In the acute form, a cyclical fever spike (approximately every 2 weeks) occurs that is related to antigenic variation. As antibody-mediated agglutination and lysis of the trypomastigotes occur, the fever subsides. This cycle repeats itself over a long period.
Epidemiology
The disease is endemic in sub-Saharan Africa, the natural habitat of the tsetse fly(temperature&humidity). Both sexes of fly take blood meals and can transmit the disease. The fly is infectious throughout its 2- to 3-month lifetime. T. gambiense is the species that causes the disease in west Africa, whereas T. rhodesiense is found in east Africa. Both species are found in central Africa.
Clinical Findings
Although both species cause sleeping sickness, the progress of the disease differs. T. gambiense–induced disease runs a low-grade chronic course over a few years, whereas T. rhodesiense causes a more acute, rapidly progressive disease that, if untreated, is usually fatal within several months.

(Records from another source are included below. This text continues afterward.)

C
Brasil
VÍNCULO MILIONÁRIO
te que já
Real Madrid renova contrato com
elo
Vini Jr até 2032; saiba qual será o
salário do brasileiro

The initial lesion is an indurated skin ulcer (trypanosomal chancre) at the site of the fly bite. After the organisms enter the blood, intermittent weekly fever and lymphadenopathy develop. Enlargement of the posterior cervical lymph nodes (Winterbottom’s sign) is commonly seen. The encephalitis is characterized initially by headache, insomnia, and mood changes, followed by muscle tremors, slurred speech, and apathy that progress to somnolence and coma.
Untreated disease is usually fatal as a result of pneumonia.
Diagnosis of African trypanosomiasis
1-Microscopic detection of trypomastigotes in trypanosomal chancre,Peripheral blood,Bone marrow,Lymph node aspiration or CSF, by:
1)Wet preparation: direct microscopical examination of unstained film.
2)Fixed preparation by Giemsa stained smear.
2-Serological diagnosis:
-IFAT (indirect fluorescent antibody test).
-IHT (indirect haemoagglutination test).
-ELISA.
3-Serum and spinal fluid IgM measurement: are of diagnostic value, because in many cases the total serum IgM exceeds eight (8) times the normal amount.
4-Animal inoculation.
Trypanosoma gambiense or rhodesiense trypomastigote forms in blood smear
TreatmentTreatment must be initiated before the development of encephalitis, because suramin, the most effective drug, does not pass the blood–brain barrier well. Suramin willeffect a cure if given early. Pentamidine is an alternative drug. If central nervous system symptoms are present, suramin (to clear the parasitemia) followed by melarsoprol should be given.
Prevention
The most important preventive measure is protection against the fly bite, using netting and protective clothing. Clearing the forest around villages and using insecticides are helpful measures. No vaccine is available.